The microspheres Sirtex has developed are also useful in creating ‘ferrofluid’, a form of propulsion that can be used to push mobile-phone-sized nano-satellites in space that are increasingly being used by governments and private companies.
And it’s not just liver cancer that can be treated with SIR-Spheres. “Liver cancer lends itself to SIRT because the way the blood flows around that area means that the SIR-Spheres will be delivered to the right; unfortunately things get a lot more complicated in other parts of the body,” notes Dr Jones. “But we’re already working on treatments for kidney and colorectal cancer and our researchers are thinking about how the SIR-Spheres could be delivered to cancerous tumours where there is no blood flow to deliver them there.”
While Dr Jones is quick to point out that not all the research Sirtex is involved in will prove fruitful, he readily concedes his organisation has long since outgrown its start-up phase. It has won multiple awards such as the 2014 Frost & Sullivan Life Science Company of the Year and 2013 NSW Premier’s Export Award for Health & Biotechnology with its chief executive Gilman Wong winning CEO magazine’s CEO of the Year in 2012. It now has production facilities pumping out SIR-Spheres in the USA, Germany and Singapore and will triple its manufacturing capacity in 2015.
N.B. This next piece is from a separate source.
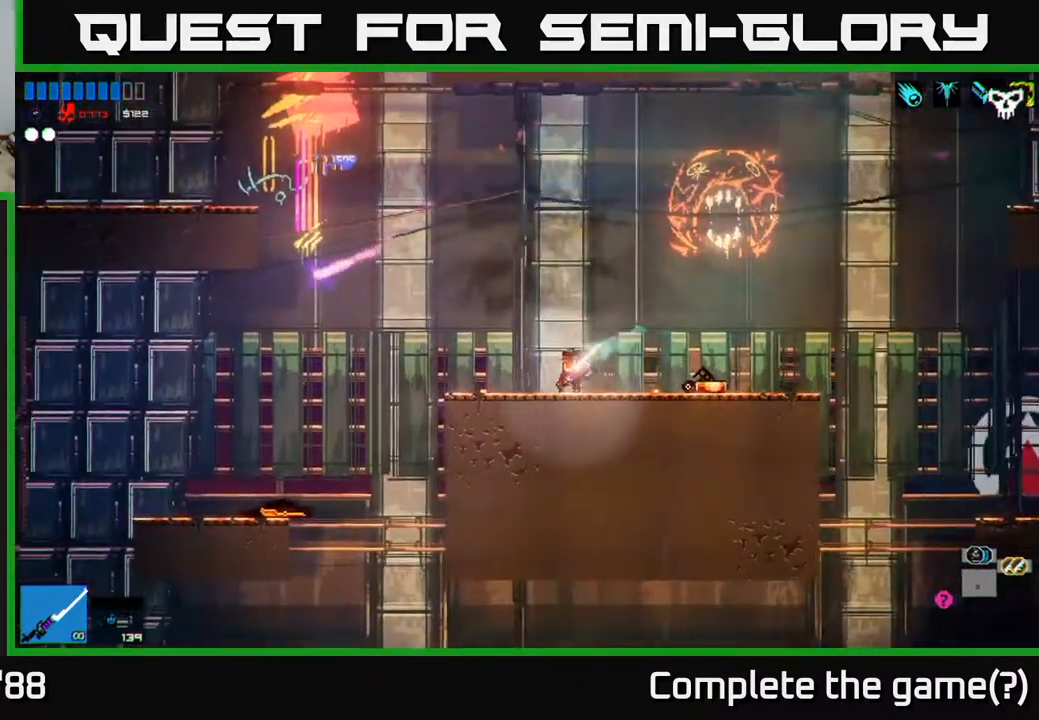
{"buttons": [], "left_stick": "left", "right_stick": "left", "events": []}
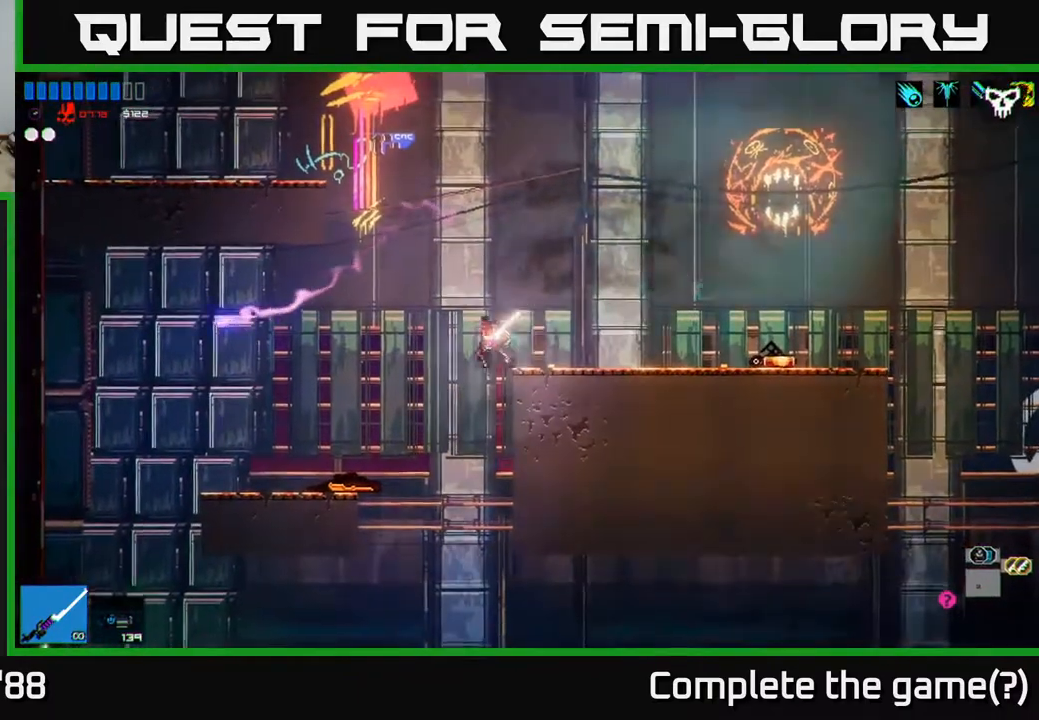
{"buttons": [], "left_stick": "left", "right_stick": "left", "events": [[233, "left_stick", "center"], [433, "left_stick", "left"]]}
“The turning point for me was when we got FDA approval in 2002 to market our treatment in the USA,” says Dr Jones. “That put us in an elite group of Australian companies, such as ResMed and Cochlear, that were operating in the US. The next big inflection point, aside from getting regulatory approval for markets such as Japan and China, will be when the results of the large-scale clinical trials come back. Hopefully they will provide the evidence to convince oncologists to make wider use of SIRT. Presently only around one per cent of liver cancer patients are given the treatment and it’s often used a last resort rather than first option. Also, as personalised medicine technology develops, we should be able to much more precisely determine the dosages patients should receive.”
Sirtex has always been circumspect about suggesting it is on the path to developing a cure for cancer. Nonetheless, the company’s CEO Gilman Wong has now begun trumpeting his team’s determination to help take the sting out of one of mankind’s greatest scourges.
In a recent speech Wong declared, “Together with our customers and collaborators in the medical community, Sirtex shares a common vision where cancer is a treatable chronic condition that patients can successfully live with or be cured from. It is an ambitious goal but one for which there are many precedents. Diseases like HIV, diabetes and heart disease were all considered terminal conditions a few decades ago. Advances in medicine have seen these conditions become chronic conditions people can successfully live with.”